Researchers have unveiled the latest version of a first of its kind telescopic contact lens that allows the wearer to zoom in and out with the wink of an eye.
The contact lenses have to be paired with smart glasses that recognise winks and ignore blinks to allow wearers to switch between normal and magnified vision.
“We think these lenses hold a lot of promise for low vision and age-related macular degeneration (AMD),” said Optics specialist Eric Tremblay from Ecole Polytechnique Federale de Lausanne in Switzerland.
There are glasses already on the market for people with AMD that have mounted telescopes, but they tend to look bulky and interfere with social interaction.
They also do not track eye movement, so users have to position their eyes and tilt their head to use them.

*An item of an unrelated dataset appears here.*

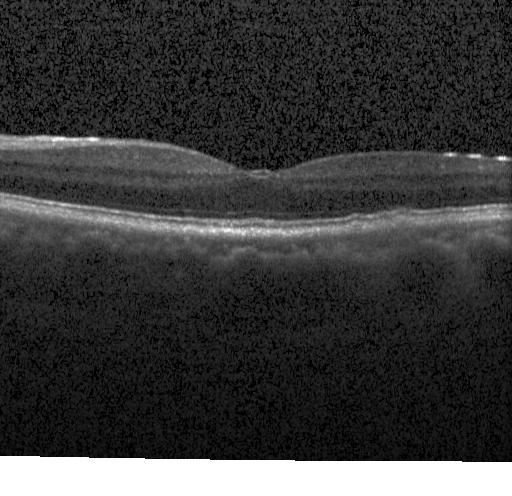
Spectral-domain optical coherence tomography; retinal OCT B-scan; instrument: Heidelberg Spectralis
Diagnosis: sub-RPE drusenoid deposits.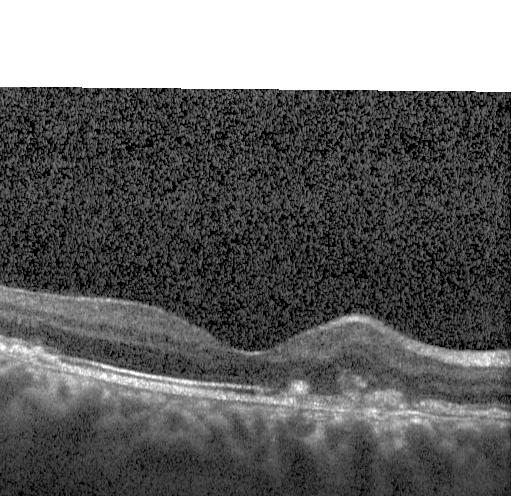

Through the macula. SD-OCT. Heidelberg Spectralis OCT system. Optical coherence tomography scan. Dx: a choroidal neovascular membrane.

The first version of the telescopic contact lens - which magnifies 2.8 times - was announced in 2013.
Since then scientists have been fine-tuning the lens membranes and developing accessories to make the eyewear smarter and more comfortable for longer periods of time, and thus more usable in every day life.
The lenses work by incorporating a very thin reflective telescope inside a 1.55mm thick lens.
Small mirrors within bounce light around, expanding the perceived size of objects and magnifying the view, so it’s like looking through low magnification binoculars.
At this time, the telescopic contacts are made using a rigid lens known as a scleral lens - larger in diameter than the typical soft contacts you might be used to and valuable for special cases, such as for people with irregularly shaped corneas, researchers said.
Although large and rigid, scleral lenses are safe and comfortable for special applications, and present an attractive platform for technologies such as optics, sensors, and electronics like the ones in the telescopic contact lens, researchers said.
The final lenses are made from several precision cut and carefully assembled pieces of plastics, aluminum mirrors, and polarising thin films, along with biologically safe glues.
Since the eye needs a steady supply of oxygen, the researchers have spent the last couple of years making the lenses more breathable - a critical requirement.
To achieve oxygen permeability, they are incorporating tiny air channels roughly 0.1mm wide within the lens to allow oxygen to flow around and underneath the complex and normally impermeable optical structures to get to the cornea.